It is simple supply and demand economics. When a product is in excess demand relative to the supply, the price goes up. Its hard to fathom a place where alcohol is viewed as in less supply than its demand, yet such a place arguably exists. Within the confines of a professional sports stadium, alcohol is behind only a win and a crushing hit in demand from fans. What is the evidence? The win and the hard hit is met with the loudest cheers, and the alcohol costs an astronomic 8 dollars a bottle.
Walk into FedEx Field in Landover, Maryland, home of the Washington Redskins, and you will be greeted by forty foot banners advertising Bud Light. Watch a football game on television, and you will see an average ratio of beer commercials to all other commercials of about 1 to 4. Coors Light is the official beer sponsor of the NFL, but that doesn’t mean it is the ONLY beer sponsor of the NFL. Coors spends $300 million dollars over 5 years (sportsbusiness.com) to be the “official” sponsor of the NFL. Anhauser-Busch and Miller both offered rivaling contracts.
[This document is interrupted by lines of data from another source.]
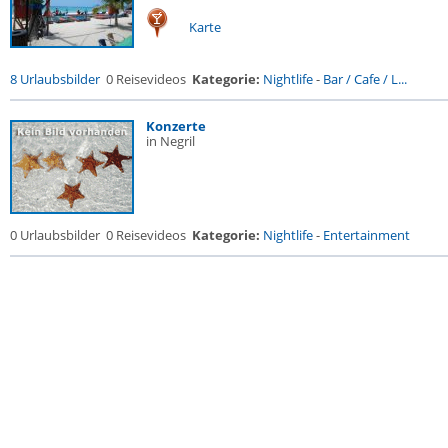
Karte
8 Urlaubsbilder
0 Reisevideos
Kategorie:
Nightlife
-
Bar / Cafe / L...
Konzerte
in Negril
0 Urlaubsbilder
0 Reisevideos
Kategorie:
Nightlife
-
Entertainment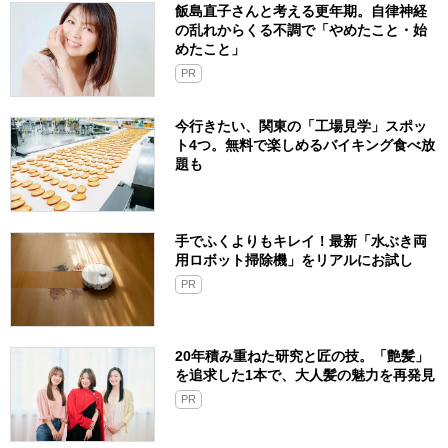
飯島直子さんと考える更年期。自律神経
の乱れからくる不調で「やめたこと・始
めたこと」
PR
今行きたい、関東の「工場見学」スポッ
ト4つ。無料で楽しめるバイキング食べ放
題も
手でふくよりもキレイ！最新「水ぶき両
用ロボット掃除機」をリアルにお試し
PR
20年積み重ねた研究と匠の技。「艶髪」
を追求した1本で、大人髪の魅力を再発見
PR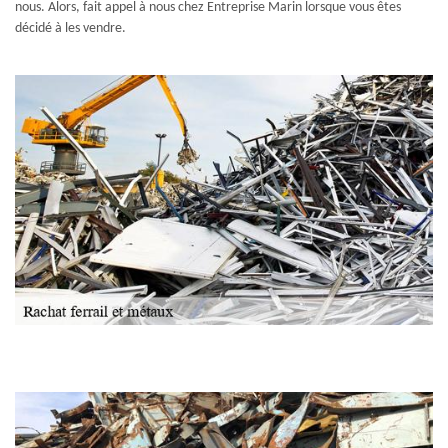
nous. Alors, fait appel à nous chez Entreprise Marin lorsque vous êtes
décidé à les vendre.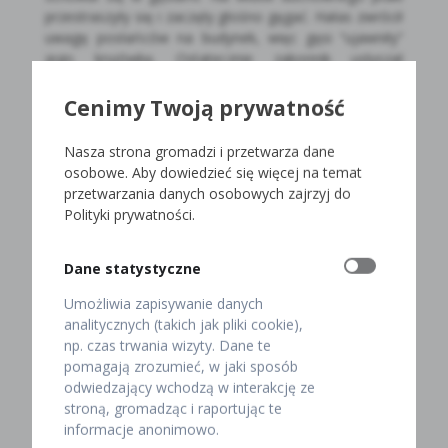
przestraszyły się i zaczęły głośno gęgać. Hałas zwrócił
uwagę posłańców na budynek, więc gęsi “ujawniły”
jego kryjówkę. Ostatecznie zakonnik usłyszał
nominację i przyjął urząd lokalnego biskupa.
Cenimy Twoją prywatność
Jaka gęsina na Marcina w
Nasza strona gromadzi i przetwarza dane
restauracji Pod Baranem?
osobowe. Aby dowiedzieć się więcej na temat
przetwarzania danych osobowych zajrzyj do
Polityki prywatności.
Zastanawiasz się, skąd pochodzi powiedzenie „na
świętego Marcina najlepsza gęsina”? Najlepsza, czyli
najsmaczniejsza, najtłustsza i najbardziej umięśniona?
Dane statystyczne
To właśnie w listopadzie kończy się tucz gęsi, który
Umożliwia zapisywanie danych
trwa minimum 16 tygodni. Najczęściej hodowla tych
analitycznych (takich jak pliki cookie),
ptaków zaczyna się w marcu lub kwietniu, gdy wylęgają
np. czas trwania wizyty. Dane te
się pisklęta.
pomagają zrozumieć, w jaki sposób
odwiedzający wchodzą w interakcję ze
Jeśli jeszcze nie jadłeś gęsiny, święto Marcina to
stroną, gromadząc i raportując te
najlepsza okazja, aby jej spróbować. Natomiast jeżeli
informacje anonimowo.
jesteś fanem tego mięsa, 11 listopada w naszej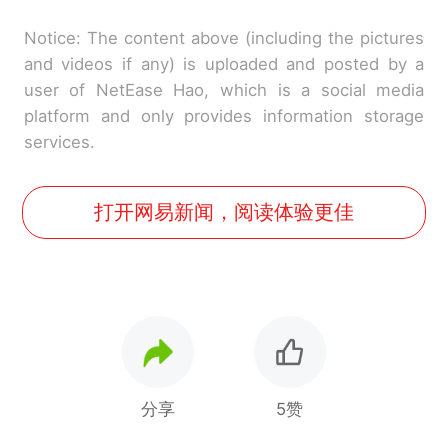
Notice: The content above (including the pictures
and videos if any) is uploaded and posted by a
user of NetEase Hao, which is a social media
platform and only provides information storage
services.
打开网易新闻，阅读体验更佳
分享
5赞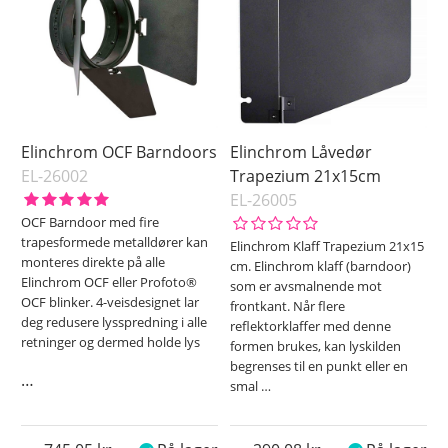
Elinchrom OCF Barndoors
Elinchrom Låvedør
EL-26002
Trapezium 21x15cm
EL-26005
OCF Barndoor med fire
trapesformede metalldører kan
Elinchrom Klaff Trapezium 21x15
monteres direkte på alle
cm. Elinchrom klaff (barndoor)
Elinchrom OCF eller Profoto®
som er avsmalnende mot
OCF blinker. 4-veisdesignet lar
frontkant. Når flere
deg redusere lysspredning i alle
reflektorklaffer med denne
retninger og dermed holde lys
formen brukes, kan lyskilden
begrenses til en punkt eller en
…
smal
…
If you have ever been to a professional football tailgate in your lifetime, you know the demand side of the equation more than makes up for the 300 million dollars spent by Coors for the title of official sponsor of the NFL. By game time, the lot will literally be littered with beer cans and bottles. It would be easy to believe Coors makes this money back nationwide in one month of the season, tops. If you talk to lifelong football tailgaters, and you ask them what to drink with their burgers, hot dogs, or steak sandwiches, they won’t answer “beer”, they will ask you, “Lager or ale? Pale or Brown?” It is a foregone conclusion you will consume alcohol before a football game. Even with the early start times of 1 PM.
It is a part of the NFL culture. It comes with the territory of the lure of the 16 game season. With every game vital to a team’s success or failure (many teams every year miss the playoffs by one game), each game takes on the mentality of live or die, win or go home. Every game has the atmosphere of a big game, unlike baseball, hockey or basketball, which all have over 80 games in the season and multiple game series as a playoff format instead of single games, like the NFL.
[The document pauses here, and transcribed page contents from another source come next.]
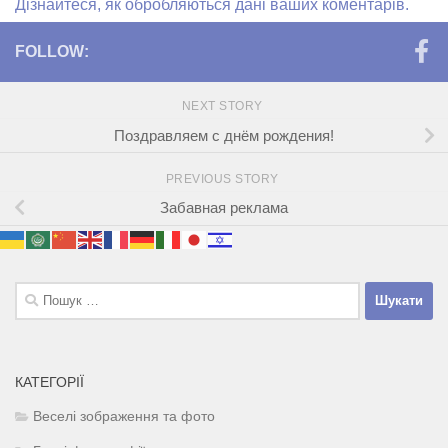
Дізнайтеся, як обробляються дані ваших коментарів.
FOLLOW:
NEXT STORY
Поздравляем с днём рождения!
PREVIOUS STORY
Забавная реклама
Пошук:
КАТЕГОРІЇ
Веселі зображення та фото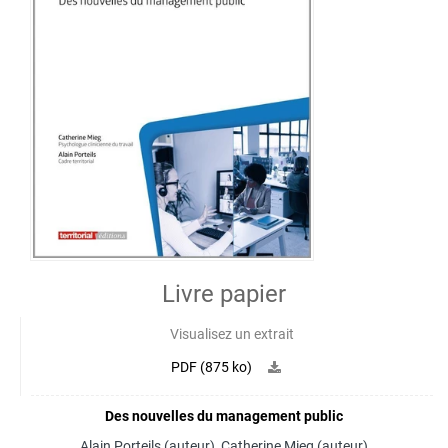
Livre papier
Visualisez un extrait
PDF (875 ko)
Des nouvelles du management public
Alain Porteils
(auteur),
Catherine Mieg
(auteur)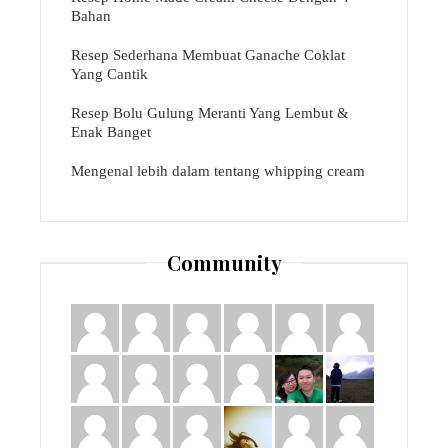
Bahan
Resep Sederhana Membuat Ganache Coklat
Yang Cantik
Resep Bolu Gulung Meranti Yang Lembut &
Enak Banget
Mengenal lebih dalam tentang whipping cream
Community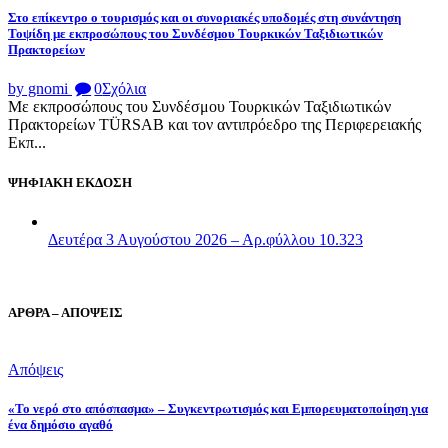
Στο επίκεντρο ο τουρισμός και οι συνοριακές υποδομές στη συνάντηση
Τοψίδη με εκπροσώπους του Συνδέσμου Τουρκικών Ταξιδιωτικών
Πρακτορείων
by gnomi
0
Σχόλια
Με εκπροσώπους του Συνδέσμου Τουρκικών Ταξιδιωτικών
Πρακτορείων TÜRSAB και τον αντιπρόεδρο της Περιφερειακής
Εκπ...
ΨΗΦΙΑΚΗ ΕΚΔΟΣΗ
Δευτέρα 3 Αυγούστου 2026 – Αρ.φύλλου 10.323
ΑΡΘΡΑ – ΑΠΟΨΕΙΣ
Απόψεις
«Το νερό στο απόσπασμα» – Συγκεντρωτισμός και Εμπορευματοποίηση για
ένα δημόσιο αγαθό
With the combination of sponsorships and the big game atmosphere of the NFL, it has become a traditional pairing. Does this carry with it negative connotations? Of course. Do fans often go too far? All the time. But, it is tradition. By now, beer goes with football as naturally as Thanksgiving goes with Turkey (and football, which subsequently goes with beer. Man they covered all their bases). Without trying to make too much of a grand statement about society and culture, I simply find it ironic that many phases of society are attempting to promote responsible alcohol use, and the dangers of alcohol are being taken as seriously as ever. Yet, at the same time, from the time a child watches his first football game, or goes to his first baseball game, he is taught to never think of a professional sports outing without considering first, Coors or Bud?